In the history of American television, barely a handful of women have had this much power – to run their own series, hire and fire, write, perform and produce and bat away cancel culture just because she wanted to. Hence, she’s citied by the likes of Lena Dunham, Zooey Deschanel and Mindy Kaling as inspiration. Dunham’s kooky comedy owes a lot to Fey – indeed, you can see her fingerprints all over US TV and film culture.
“She’s closer to the creative process than the really big TV producers like Shonda Rhimes and Ryan Murphy, which may be a product of the fact that she appears in most of the shows she produces,” says Tom Harrington, analyst at Enders Analysis. “Her output deal with NBCU means she is more than an actor/writer who moves from project to project. She is linked to Lorne Michaels, but she’s far beyond other ex-SNL stars that leave, have a Lorne-produced film and then go back to a career of a jobbing comedic actor.
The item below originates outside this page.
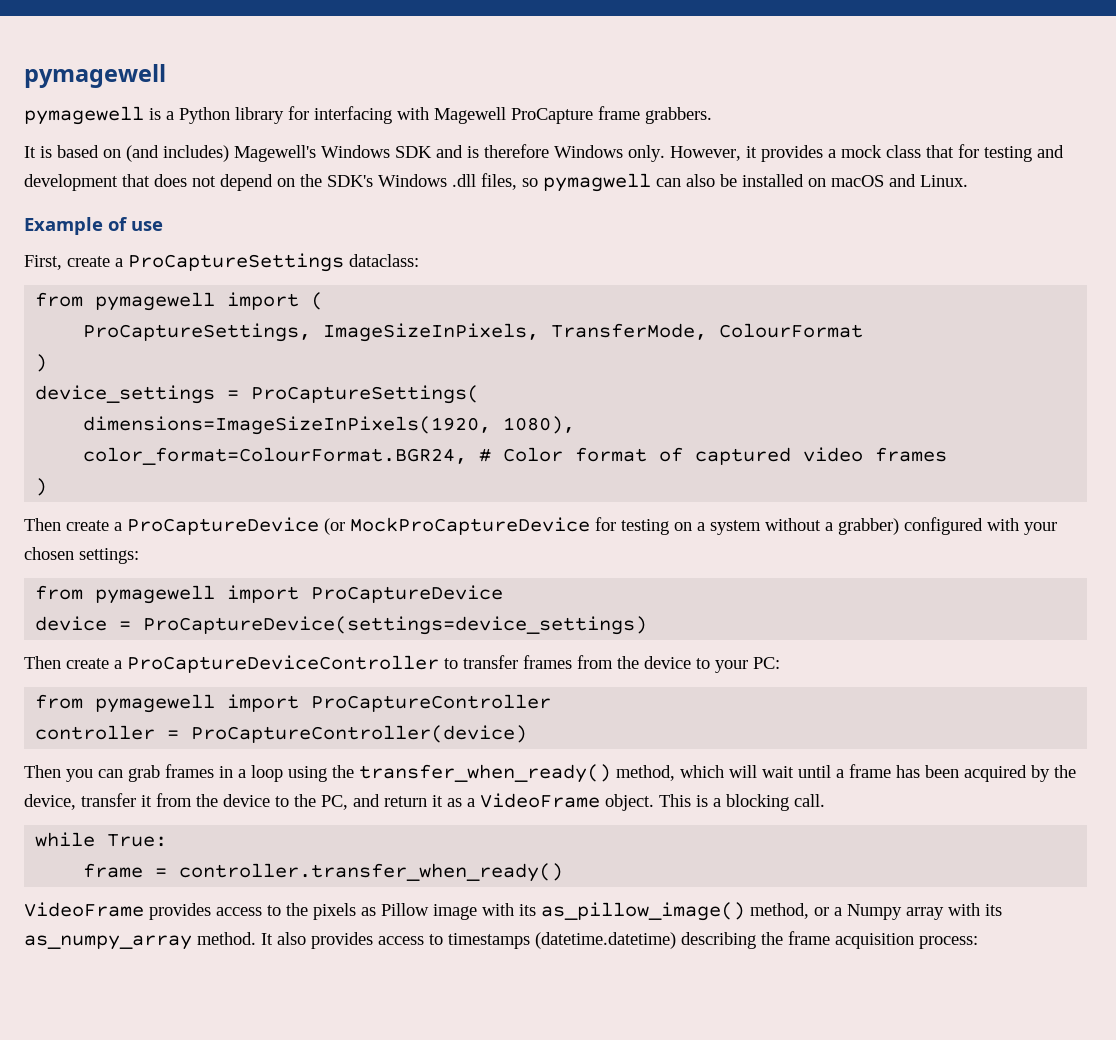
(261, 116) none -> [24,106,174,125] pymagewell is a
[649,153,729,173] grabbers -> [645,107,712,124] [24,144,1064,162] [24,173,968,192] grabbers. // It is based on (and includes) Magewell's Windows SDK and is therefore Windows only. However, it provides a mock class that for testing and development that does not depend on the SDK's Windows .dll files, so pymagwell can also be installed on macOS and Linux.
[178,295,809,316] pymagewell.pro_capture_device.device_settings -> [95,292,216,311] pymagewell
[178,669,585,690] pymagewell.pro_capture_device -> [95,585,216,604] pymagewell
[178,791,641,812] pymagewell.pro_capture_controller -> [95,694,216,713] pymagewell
Indeed, she tipped as his successor which would make her one of the most powerful women in comedy.”
Perhaps in preparation for this role, one of her favourite books is Leni Riefenstahl’s autobiography chronicling her time as Hitler’s favourite filmmaker and the creation of the propaganda movie Triumph of the Will.
“If she hadn’t been so brilliant at what she did, she wouldn’t have been so evil,” Fey told Vanity Fair in 2008. “She was like, in the book, ‘He was the leader of the country. Who was I not to go?’ And it’s like, Note to self: Think through the invite from the leader of your country.” Which is probably where the Tina Fey Effect began.